Usa, 22 milioni di disoccupati in un mese per la pandemia
Altre 5,2 milioni di richieste di sussidi la scorsa settimana. Licenziamenti tra chi lavora in remoto. Trump spinge per riaprire, le imprese lo invitano alla cautela
di Marco Valsania
4' di lettura
NEW YORK - I disoccupati americani a causa della pandemia salgono a 22 milioni: una nuova ondata-shock di 5,245 milioni di richieste di sussidi, nella settimana terminata l’11 aprile, si è sommata alle quasi 17 milioni di domande nelle tre settimane precedenti .
La California, come già nei precedenti dati, è lo stato con il maggior numero di nuovi senza lavoro, un esercito di 660.996. New York segue con 395.949, la Georgia con 317.596 e il Michigan 219.320. Il vecchio record settimanale di richieste di sussidi era di 2,7 milioni nell’ormai lontano 1982.
Disoccupazione al 20%
Oltre il 90% degli Stati Uniti e una percentuale simile del Pil rimane sotto l’assedio del coronavirus, colpito dalla paralisi del business ordinata per cercare di contenere il contagio. Le stime degli analisti temono tassi di disoccupazione che potrebbero raggiungere e forse superare il 20%, in un clima da Grande Depressione. I numeri delle domande di sussidi, secondo numerosi analisti, potrebbero rimanere molto elevati ancora per settimane.

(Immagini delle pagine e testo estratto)
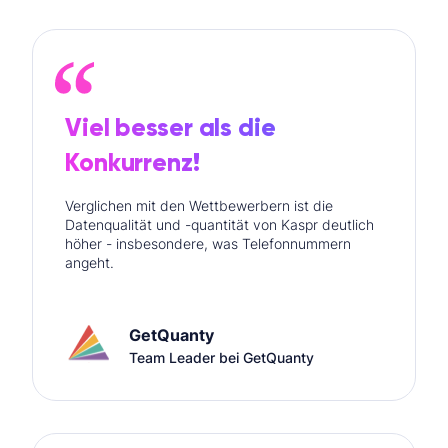
Viel besser als die
Konkurrenz!
Verglichen mit den Wettbewerbern ist die
Datenqualität und -quantität von Kaspr deutlich
höher - insbesondere, was Telefonnummern
angeht.
GetQuanty
Team Leader bei GetQuanty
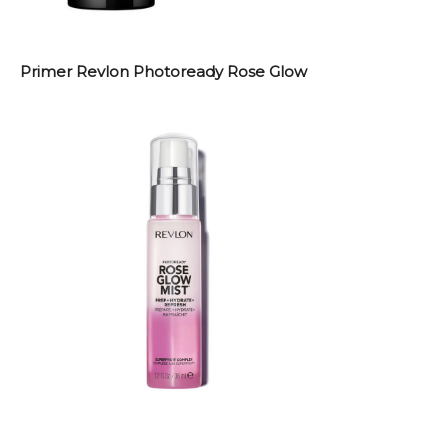
Primer Revlon Photoready Rose Glow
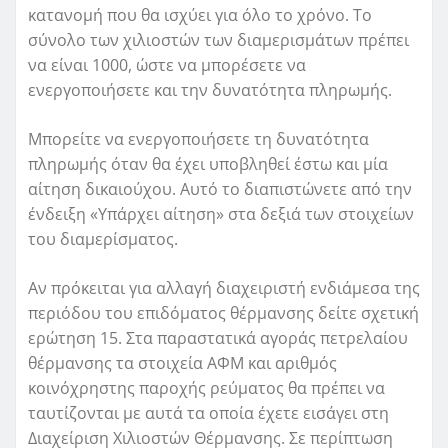
κατανομή που θα ισχύει για όλο το χρόνο. Το
σύνολο των χιλιοστών των διαμερισμάτων πρέπει
να είναι 1000, ώστε να μπορέσετε να
ενεργοποιήσετε και την δυνατότητα πληρωμής.
Μπορείτε να ενεργοποιήσετε τη δυνατότητα
πληρωμής όταν θα έχει υποβληθεί έστω και μία
αίτηση δικαιούχου. Αυτό το διαπιστώνετε από την
ένδειξη «Υπάρχει αίτηση» στα δεξιά των στοιχείων
του διαμερίσματος.
Αν πρόκειται για αλλαγή διαχειριστή ενδιάμεσα της
περιόδου του επιδόματος θέρμανσης δείτε σχετική
ερώτηση 15. Στα παραστατικά αγοράς πετρελαίου
θέρμανσης τα στοιχεία ΑΦΜ και αριθμός
κοινόχρηστης παροχής ρεύματος θα πρέπει να
ταυτίζονται με αυτά τα οποία έχετε εισάγει στη
Διαχείριση Χιλιοστών Θέρμανσης. Σε περίπτωση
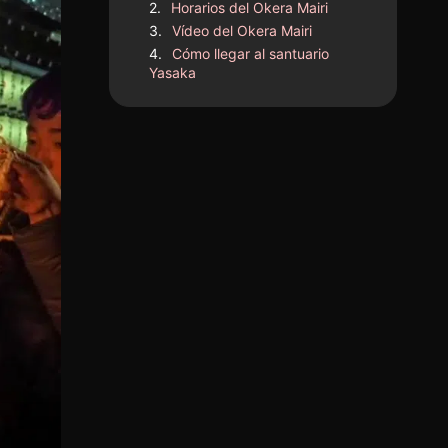
Horarios del Okera Mairi
Vídeo del Okera Mairi
Cómo llegar al santuario
Yasaka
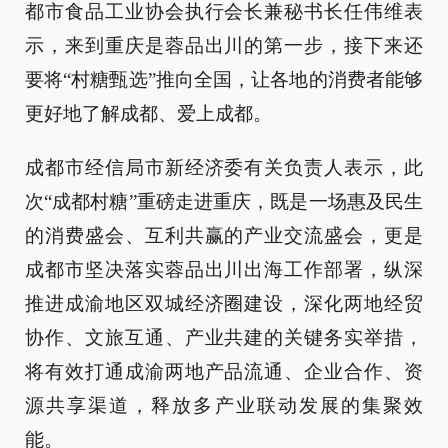
都市食品工业协会执行会长兼秘书长任伟维表
示，来到重庆是蓉品出川的第一步，接下来还
要将“村糖甄选”推向全国，让各地的消费者能够
更好地了解成都、爱上成都。
成都市经信局市新经济委有关负责人表示，此
次“成都村糖”重磅走进重庆，既是一场惠及民生
的消费盛会、互利共赢的产业交流盛会，更是
成都市坚决落实蓉品出川出海工作部署，纵深
推进成渝地区双城经济圈建设，深化两地经贸
协作、文旅互通、产业共建的关键务实举措，
将有效打通成渝两地产品流通、企业合作、资
源共享渠道，释放多产业联动发展的集聚效
能。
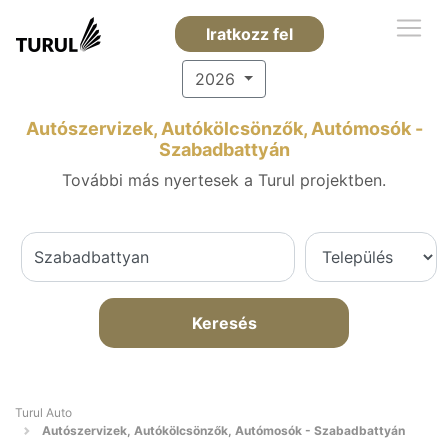
Iratkozz fel
2026
Autószervizek, Autókölcsönzők, Autómosók -
Szabadbattyán
További más nyertesek a Turul projektben.
Keresés
Turul Auto
Autószervizek, Autókölcsönzők, Autómosók - Szabadbattyán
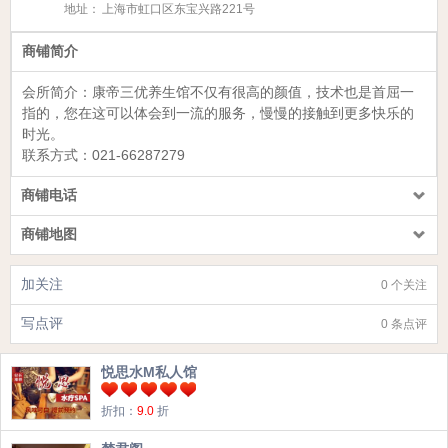
地址：
上海市虹口区东宝兴路221号
商铺简介
会所简介：
康帝三优养生馆
不仅有很高的颜值，技术也是首屈一
指的，您在这可以体会到一流的服务，慢慢的接触到更多快乐的
时光。
联系方式：
021-66287279
商铺电话
商铺地图
加关注
0 个关注
写点评
0 条点评
悦思水M私人馆
折扣：
9.0
折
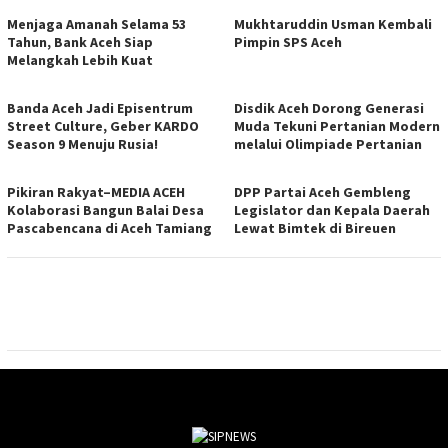
Menjaga Amanah Selama 53
Mukhtaruddin Usman Kembali
Tahun, Bank Aceh Siap
Pimpin SPS Aceh
Melangkah Lebih Kuat
Banda Aceh Jadi Episentrum
Disdik Aceh Dorong Generasi
Street Culture, Geber KARDO
Muda Tekuni Pertanian Modern
Season 9 Menuju Rusia!
melalui Olimpiade Pertanian
Pikiran Rakyat–MEDIA ACEH
DPP Partai Aceh Gembleng
Kolaborasi Bangun Balai Desa
Legislator dan Kepala Daerah
Pascabencana di Aceh Tamiang
Lewat Bimtek di Bireuen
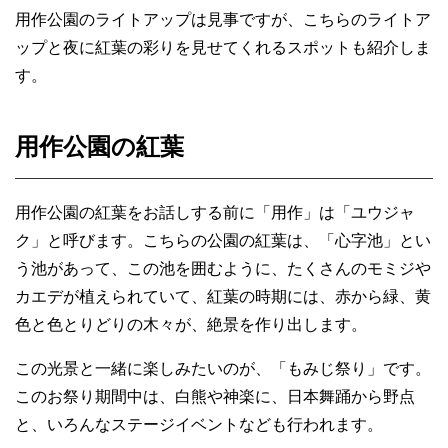
用作公園のライトアップは見事ですが、こちらのライトア
ップと夜に紅葉の彩りを見せてくれるスポットも紹介しま
す。
用作公園の紅葉
用作公園の紅葉をお話しする前に「用作」は「ユウジャ
ク」と呼びます。こちらの公園の紅葉は、「心字池」とい
う池があって、この池を囲むように、たくさんのモミジや
カエデが植えられていて、紅葉の時期には、赤から緑、黄
色と色とりどりの木々が、絶景を作り出します。
この光景と一緒に楽しみたいのが、「もみじ祭り」です。
このお祭り期間中は、白熊や神楽に、日本舞踊から野点
と、いろんなステージイベントなども行われます。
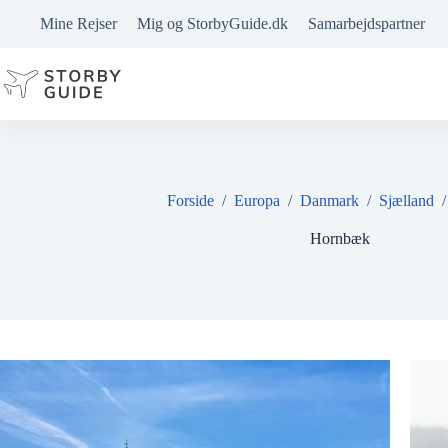
Fortsæt
Mine Rejser
Mig og StorbyGuide.dk
Samarbejdspartner
til
indhold
Forside
/
Europa
/
Danmark
/
Sjælland
Hornbæk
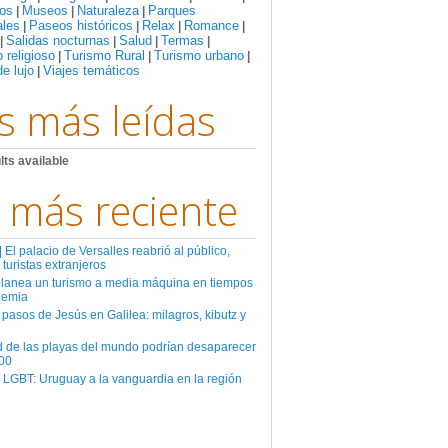
os
Museos
Naturaleza
Parques
|
|
|
ales
Paseos históricos
Relax
Romance
|
|
|
|
Salidas nocturnas
Salud
Termas
|
|
|
|
 religioso
Turismo Rural
Turismo urbano
|
|
|
de lujo
Viajes temáticos
|
s más leídas
lts available
 más reciente
El palacio de Versalles reabrió al público,
 turistas extranjeros
planea un turismo a media máquina en tiempos
demia
 pasos de Jesús en Galilea: milagros, kibutz y
d de las playas del mundo podrían desaparecer
00
 LGBT: Uruguay a la vanguardia en la región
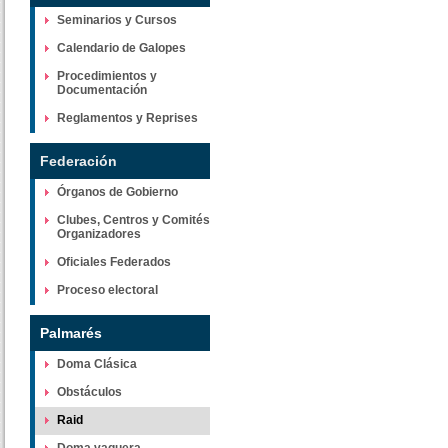
Seminarios y Cursos
Calendario de Galopes
Procedimientos y
Documentación
Reglamentos y Reprises
Federación
Órganos de Gobierno
Clubes, Centros y Comités
Organizadores
Oficiales Federados
Proceso electoral
Palmarés
Doma Clásica
Obstáculos
Raid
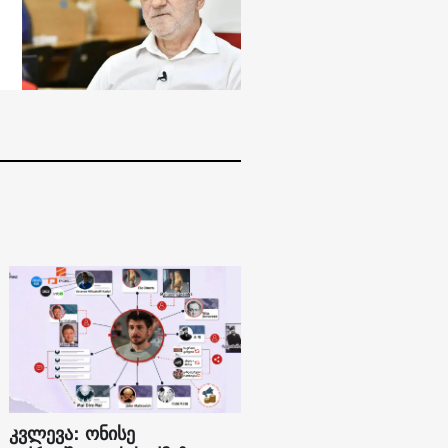
კვლევა: ონისე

(Azione richiesta 1)
Rispondi a queste domande sull'articolo sui disoccupati negli Stati Uniti:
(a) Quante richieste di sussidi sono arrivate nella settimana terminata l'11 aprile?
(b) Quale stato viene subito dopo la California per numero di nuovi senza lavoro, e con quante richieste?
(c) Quale tasso di disoccupazione temono le stime degli analisti?
(Azione richiesta 2)
Prosegui l'articolo sui disoccupati negli Stati Uniti a partire dalla sua ultima frase.
Il materiale non serve.

(Risultato 1)
(a) 5,245 milioni.
(b) New York, con 395.949.
(c) Un tasso che potrebbe raggiungere e forse superare il 20%.

(Risultato 2)
Nuovi licenziamenti tra chi lavora da casa
Nuovi licenziamenti, dopo aver colpito anzitutto settori più direttamente esposti al virus quali viaggi, turismo, retail e ristorazione, stanno cominciando a scattare ampiamente in altri settori, tra colletti bianchi che inizialmente avevano potuto continuare a lavorare da casa e in modalità remote, una ripercussione provocata del crollo a questo punto generalizzato delle attività.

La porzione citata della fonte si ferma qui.